令和5年10月30日(月曜日)から11月3日(金曜日)まで、スイス・ジュネーブにおいて「水銀に関する水俣条約第5回締約国会議」が開催されました。

会合には800名程度が現地参加し、日本からは外務省、経済産業省及び環境省の担当者が現地で交渉に臨みました。我が国は、主要な議題を交渉する会合において共同議長を務め、4本の決議案の最終化に積極的に貢献しました。

今次会合では、水銀添加製品の規制の見直し、規制の対象となる水銀汚染廃棄物のしきい値等に関する議論が行われ、蛍光ランプの製造等をその種類に応じ2027年末までに禁止することに決定されたほか、水銀に関する水俣条約(以下単に「条約」という。)上の水銀汚染廃棄物のしきい値について、水銀含有濃度1kg当たり15mgとすることが決定されました。

 

主な結果

条約附属書A及び附属書B(以下「附属書A及び附属書B」という。)の見直しや水銀汚染廃棄物のしきい値等について、議論が行われました。

作業内容 - 水俣条約第5回締約国会議に関する本文を、全文そのまま繰り返してください。

抽出資料 -
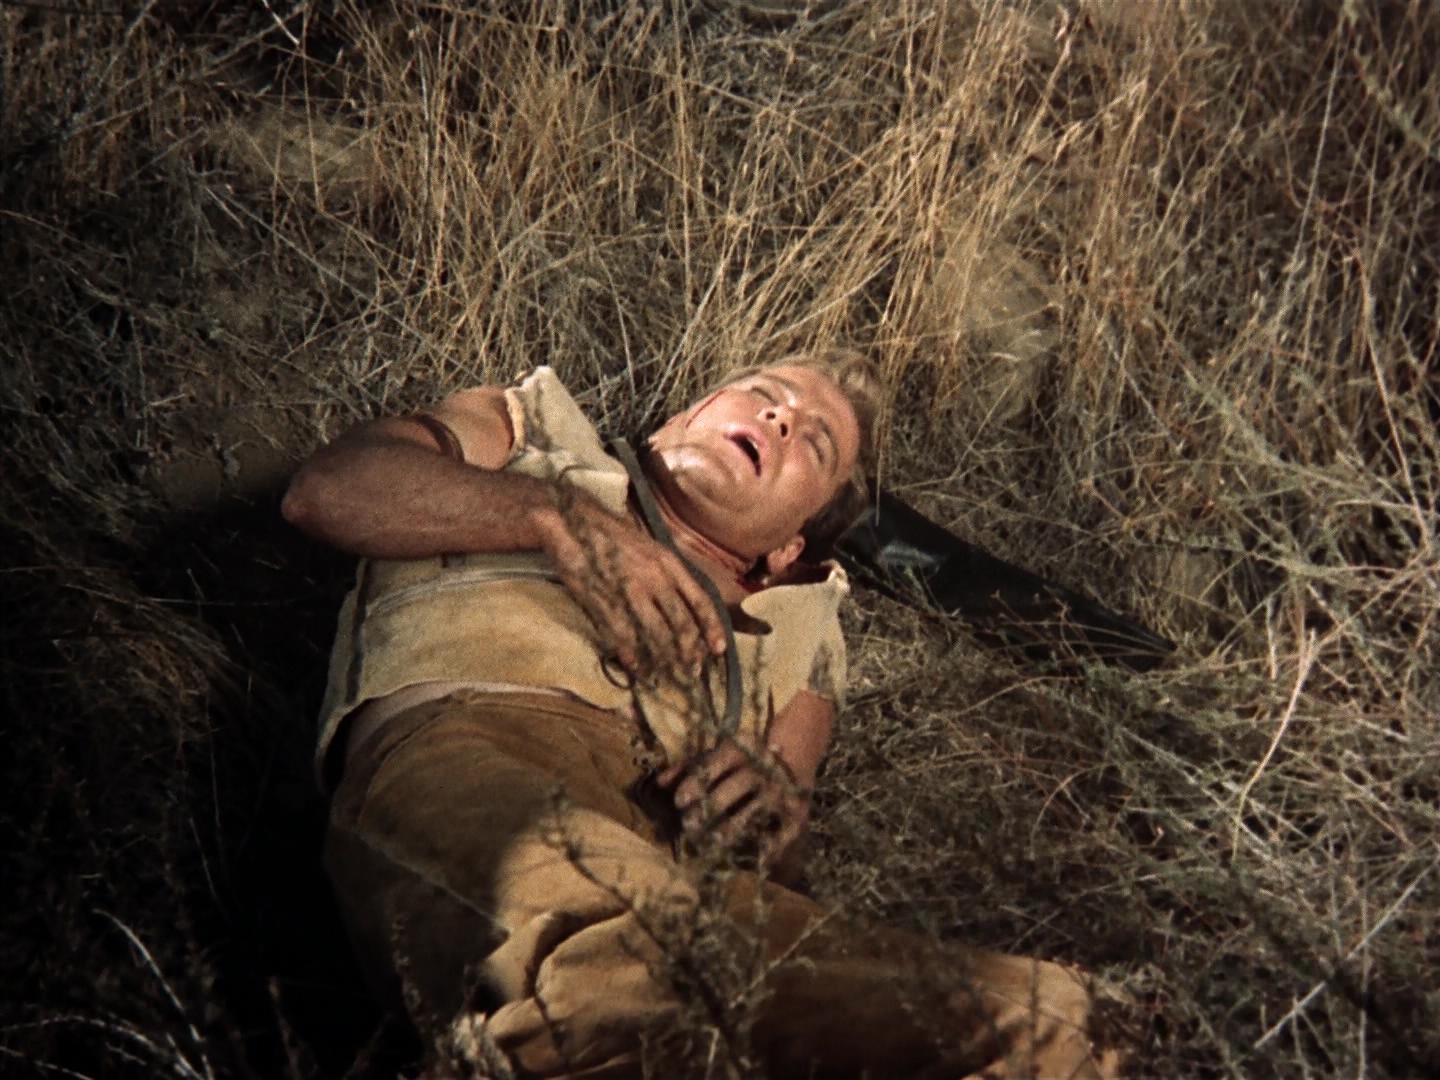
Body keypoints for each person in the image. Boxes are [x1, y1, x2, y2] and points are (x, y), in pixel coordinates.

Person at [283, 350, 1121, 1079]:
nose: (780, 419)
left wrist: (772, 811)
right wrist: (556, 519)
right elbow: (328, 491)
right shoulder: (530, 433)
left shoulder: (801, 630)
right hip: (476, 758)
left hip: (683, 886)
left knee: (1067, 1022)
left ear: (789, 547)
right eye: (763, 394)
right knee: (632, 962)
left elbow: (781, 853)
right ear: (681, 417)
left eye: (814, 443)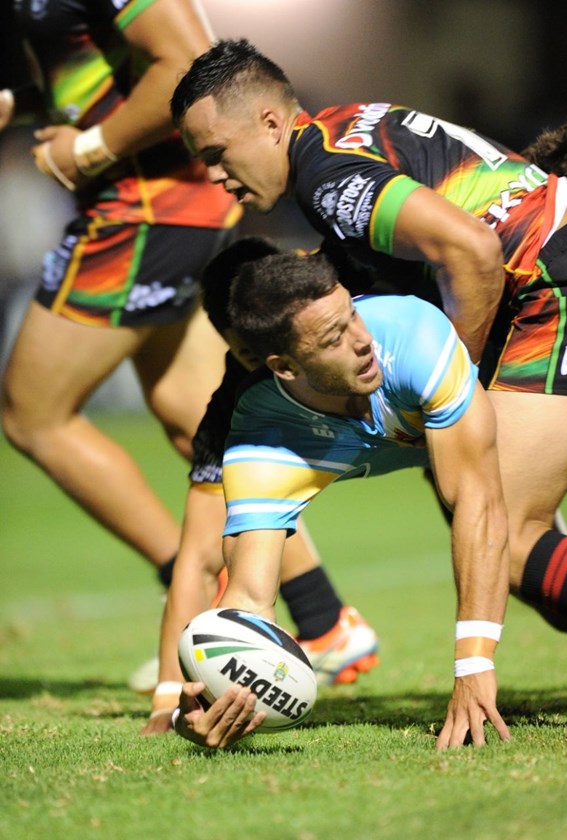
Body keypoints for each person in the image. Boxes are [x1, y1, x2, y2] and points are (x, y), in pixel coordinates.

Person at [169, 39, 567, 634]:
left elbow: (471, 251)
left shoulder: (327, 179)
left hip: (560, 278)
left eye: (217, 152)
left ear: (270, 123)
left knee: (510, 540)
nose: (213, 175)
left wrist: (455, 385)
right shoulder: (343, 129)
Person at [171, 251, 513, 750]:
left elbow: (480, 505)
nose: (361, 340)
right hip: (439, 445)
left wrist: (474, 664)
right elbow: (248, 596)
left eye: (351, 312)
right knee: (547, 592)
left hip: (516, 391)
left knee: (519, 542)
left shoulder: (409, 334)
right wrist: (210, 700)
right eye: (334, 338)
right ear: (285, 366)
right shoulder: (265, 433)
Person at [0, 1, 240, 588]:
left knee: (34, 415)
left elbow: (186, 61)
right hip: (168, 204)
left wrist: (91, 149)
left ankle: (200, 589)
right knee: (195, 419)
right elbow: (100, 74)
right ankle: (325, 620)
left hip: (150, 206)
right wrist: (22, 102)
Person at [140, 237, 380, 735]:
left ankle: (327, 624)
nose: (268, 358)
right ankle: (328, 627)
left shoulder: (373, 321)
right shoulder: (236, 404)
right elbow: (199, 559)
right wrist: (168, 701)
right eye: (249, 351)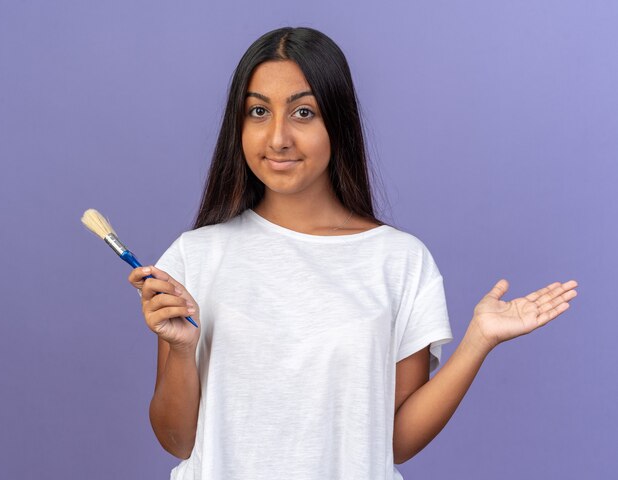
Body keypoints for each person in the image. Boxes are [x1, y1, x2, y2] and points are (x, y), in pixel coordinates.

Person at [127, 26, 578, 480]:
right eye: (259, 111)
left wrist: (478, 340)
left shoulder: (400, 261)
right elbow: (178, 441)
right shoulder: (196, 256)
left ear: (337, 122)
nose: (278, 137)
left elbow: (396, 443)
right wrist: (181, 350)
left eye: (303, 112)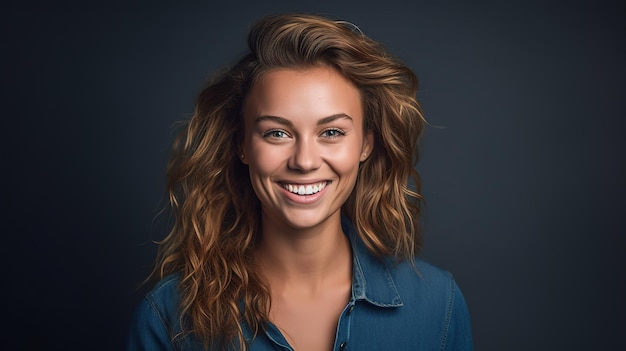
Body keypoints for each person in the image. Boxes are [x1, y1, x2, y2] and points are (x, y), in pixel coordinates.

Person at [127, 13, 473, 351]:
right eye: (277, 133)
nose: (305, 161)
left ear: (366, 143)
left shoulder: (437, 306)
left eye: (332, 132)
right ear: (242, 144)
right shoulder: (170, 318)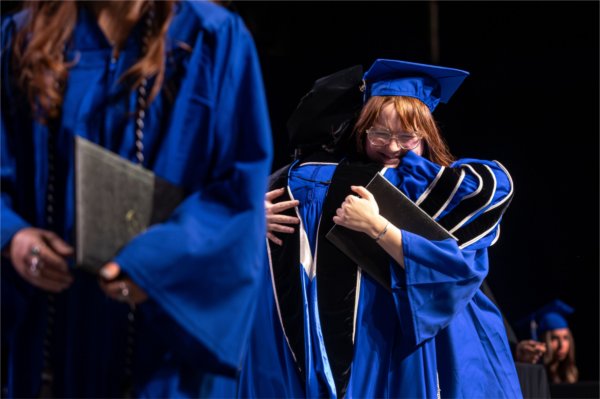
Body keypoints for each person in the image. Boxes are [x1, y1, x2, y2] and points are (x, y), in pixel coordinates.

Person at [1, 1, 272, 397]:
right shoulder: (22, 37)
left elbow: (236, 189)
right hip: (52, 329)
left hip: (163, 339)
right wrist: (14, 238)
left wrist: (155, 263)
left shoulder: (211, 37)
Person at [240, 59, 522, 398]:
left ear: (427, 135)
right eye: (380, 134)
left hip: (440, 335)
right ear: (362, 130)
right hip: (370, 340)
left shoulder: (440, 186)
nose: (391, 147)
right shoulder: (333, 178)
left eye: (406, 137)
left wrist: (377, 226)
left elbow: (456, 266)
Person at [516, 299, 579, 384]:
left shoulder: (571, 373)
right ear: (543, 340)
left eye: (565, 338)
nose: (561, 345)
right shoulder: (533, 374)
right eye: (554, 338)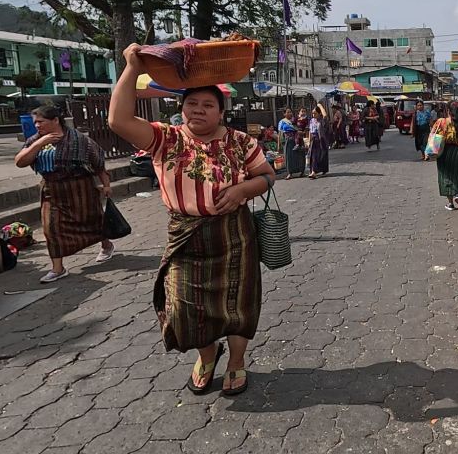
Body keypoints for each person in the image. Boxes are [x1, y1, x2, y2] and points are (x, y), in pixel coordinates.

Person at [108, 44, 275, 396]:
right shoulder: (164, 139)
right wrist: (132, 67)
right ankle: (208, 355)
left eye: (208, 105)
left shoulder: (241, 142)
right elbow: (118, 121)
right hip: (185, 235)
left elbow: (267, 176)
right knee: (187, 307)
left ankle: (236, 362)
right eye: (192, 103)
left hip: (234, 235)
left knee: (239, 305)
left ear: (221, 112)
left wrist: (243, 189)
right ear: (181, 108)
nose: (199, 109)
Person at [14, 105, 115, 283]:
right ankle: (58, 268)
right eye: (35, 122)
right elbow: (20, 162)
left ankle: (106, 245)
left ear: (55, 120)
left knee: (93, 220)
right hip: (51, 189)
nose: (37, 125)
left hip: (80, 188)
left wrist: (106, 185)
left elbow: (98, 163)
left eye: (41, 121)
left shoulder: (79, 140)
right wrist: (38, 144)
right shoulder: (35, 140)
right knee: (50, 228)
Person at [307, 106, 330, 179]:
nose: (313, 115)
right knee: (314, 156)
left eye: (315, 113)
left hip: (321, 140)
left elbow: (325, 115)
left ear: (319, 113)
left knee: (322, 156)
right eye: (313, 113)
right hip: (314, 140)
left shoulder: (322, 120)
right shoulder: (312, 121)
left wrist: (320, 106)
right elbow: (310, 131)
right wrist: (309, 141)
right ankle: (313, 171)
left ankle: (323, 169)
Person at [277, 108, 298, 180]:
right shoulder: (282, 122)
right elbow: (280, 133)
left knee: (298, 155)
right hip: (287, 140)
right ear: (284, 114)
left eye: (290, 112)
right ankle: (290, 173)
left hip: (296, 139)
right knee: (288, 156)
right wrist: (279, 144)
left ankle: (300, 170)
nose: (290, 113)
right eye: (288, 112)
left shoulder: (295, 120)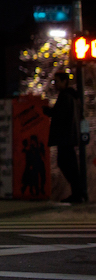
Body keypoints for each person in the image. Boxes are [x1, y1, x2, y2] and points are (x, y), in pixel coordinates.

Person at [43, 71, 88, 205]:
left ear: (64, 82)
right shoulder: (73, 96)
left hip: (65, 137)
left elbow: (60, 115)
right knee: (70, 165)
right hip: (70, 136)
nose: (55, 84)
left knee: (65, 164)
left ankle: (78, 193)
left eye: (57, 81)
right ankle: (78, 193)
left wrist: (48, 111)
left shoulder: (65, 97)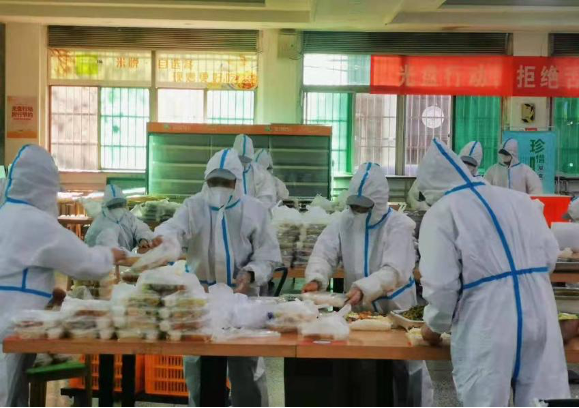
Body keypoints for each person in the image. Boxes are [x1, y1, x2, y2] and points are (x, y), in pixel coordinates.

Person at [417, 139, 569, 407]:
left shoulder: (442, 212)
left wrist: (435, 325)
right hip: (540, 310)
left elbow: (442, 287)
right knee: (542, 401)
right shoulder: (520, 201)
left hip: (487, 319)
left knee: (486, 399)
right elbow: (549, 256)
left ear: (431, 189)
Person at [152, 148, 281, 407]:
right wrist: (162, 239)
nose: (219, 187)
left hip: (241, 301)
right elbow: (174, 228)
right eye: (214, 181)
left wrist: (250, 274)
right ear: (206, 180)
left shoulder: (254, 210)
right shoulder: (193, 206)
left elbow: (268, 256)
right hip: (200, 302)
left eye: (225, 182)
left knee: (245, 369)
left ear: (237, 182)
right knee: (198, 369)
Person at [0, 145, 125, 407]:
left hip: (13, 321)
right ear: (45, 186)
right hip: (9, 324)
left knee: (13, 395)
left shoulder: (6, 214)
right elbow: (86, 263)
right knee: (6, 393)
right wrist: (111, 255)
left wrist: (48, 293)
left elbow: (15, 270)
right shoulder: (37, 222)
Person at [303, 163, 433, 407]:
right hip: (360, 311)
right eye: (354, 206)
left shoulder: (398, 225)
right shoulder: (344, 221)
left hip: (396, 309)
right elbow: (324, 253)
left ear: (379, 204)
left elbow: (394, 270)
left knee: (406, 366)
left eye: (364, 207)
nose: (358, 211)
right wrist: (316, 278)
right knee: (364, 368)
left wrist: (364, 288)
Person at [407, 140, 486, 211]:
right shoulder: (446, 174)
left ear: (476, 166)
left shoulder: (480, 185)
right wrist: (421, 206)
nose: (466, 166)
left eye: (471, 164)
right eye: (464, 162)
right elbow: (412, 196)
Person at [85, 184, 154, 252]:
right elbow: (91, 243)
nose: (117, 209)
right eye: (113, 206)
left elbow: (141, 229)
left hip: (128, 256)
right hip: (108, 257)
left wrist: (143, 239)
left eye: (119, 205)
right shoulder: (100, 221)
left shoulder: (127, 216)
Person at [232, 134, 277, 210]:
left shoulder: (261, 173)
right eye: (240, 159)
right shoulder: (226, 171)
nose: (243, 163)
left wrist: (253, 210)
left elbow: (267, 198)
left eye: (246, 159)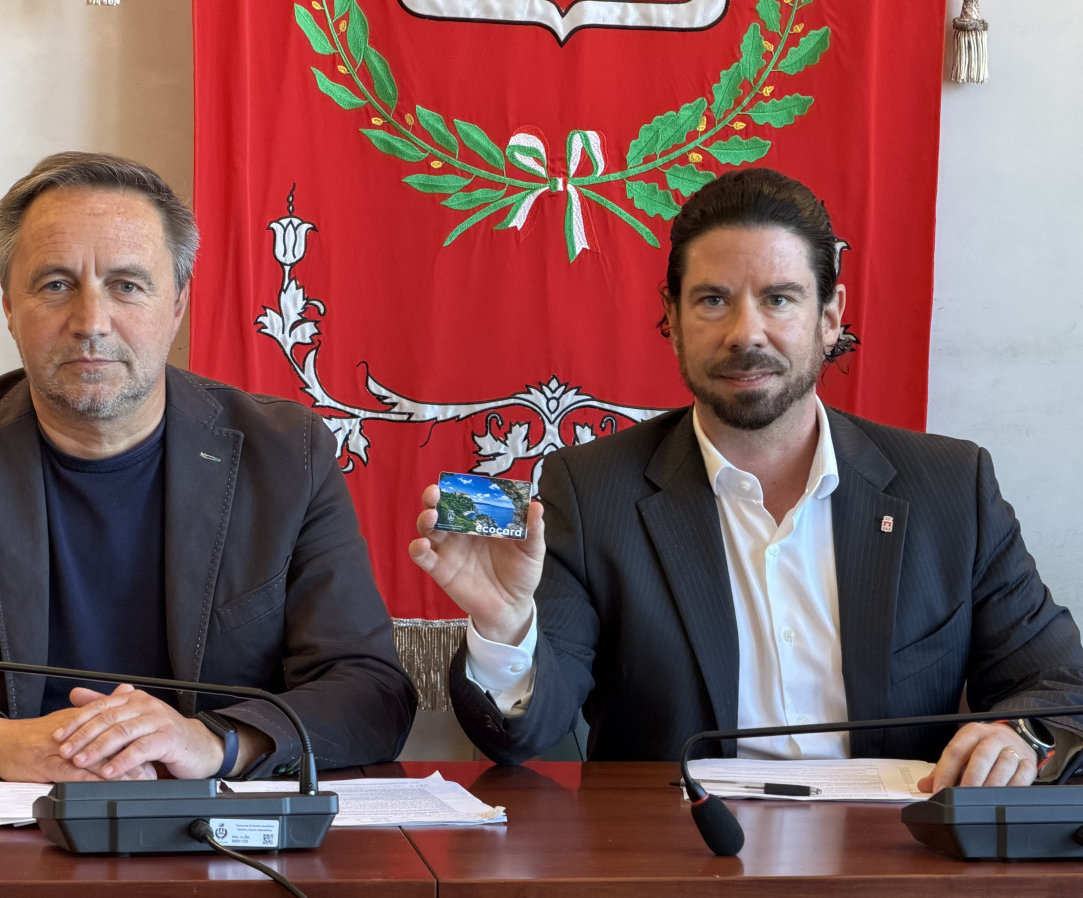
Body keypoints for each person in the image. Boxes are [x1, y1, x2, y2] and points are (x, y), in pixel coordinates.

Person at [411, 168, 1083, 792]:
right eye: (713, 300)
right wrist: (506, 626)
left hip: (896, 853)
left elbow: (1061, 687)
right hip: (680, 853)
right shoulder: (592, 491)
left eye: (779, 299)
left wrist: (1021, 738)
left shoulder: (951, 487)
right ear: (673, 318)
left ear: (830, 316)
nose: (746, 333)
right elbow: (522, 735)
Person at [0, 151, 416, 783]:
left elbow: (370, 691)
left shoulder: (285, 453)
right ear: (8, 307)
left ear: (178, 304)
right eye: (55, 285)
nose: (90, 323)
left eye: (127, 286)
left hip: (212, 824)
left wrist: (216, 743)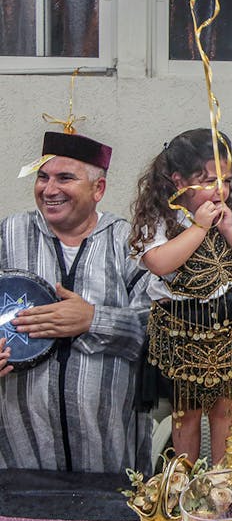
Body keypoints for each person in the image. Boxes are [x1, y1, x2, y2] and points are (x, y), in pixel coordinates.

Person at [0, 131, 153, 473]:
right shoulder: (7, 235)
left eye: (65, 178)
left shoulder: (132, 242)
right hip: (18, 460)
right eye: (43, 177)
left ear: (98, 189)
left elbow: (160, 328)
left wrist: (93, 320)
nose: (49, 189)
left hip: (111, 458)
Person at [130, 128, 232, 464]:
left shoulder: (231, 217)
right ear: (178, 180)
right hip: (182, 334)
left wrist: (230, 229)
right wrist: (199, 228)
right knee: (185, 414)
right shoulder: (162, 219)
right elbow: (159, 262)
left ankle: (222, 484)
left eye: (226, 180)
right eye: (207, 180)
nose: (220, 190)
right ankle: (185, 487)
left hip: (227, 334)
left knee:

出力結果 -
令和5年10月30日(月曜日)から11月3日(金曜日)まで、スイス・ジュネーブにおいて「水銀に関する水俣条約第5回締約国会議」が開催されました。

会合には800名程度が現地参加し、日本からは外務省、経済産業省及び環境省の担当者が現地で交渉に臨みました。我が国は、主要な議題を交渉する会合において共同議長を務め、4本の決議案の最終化に積極的に貢献しました。

今次会合では、水銀添加製品の規制の見直し、規制の対象となる水銀汚染廃棄物のしきい値等に関する議論が行われ、蛍光ランプの製造等をその種類に応じ2027年末までに禁止することに決定されたほか、水銀に関する水俣条約(以下単に「条約」という。)上の水銀汚染廃棄物のしきい値について、水銀含有濃度1kg当たり15mgとすることが決定されました。

 

主な結果

条約附属書A及び附属書B(以下「附属書A及び附属書B」という。)の見直しや水銀汚染廃棄物のしきい値等について、議論が行われました。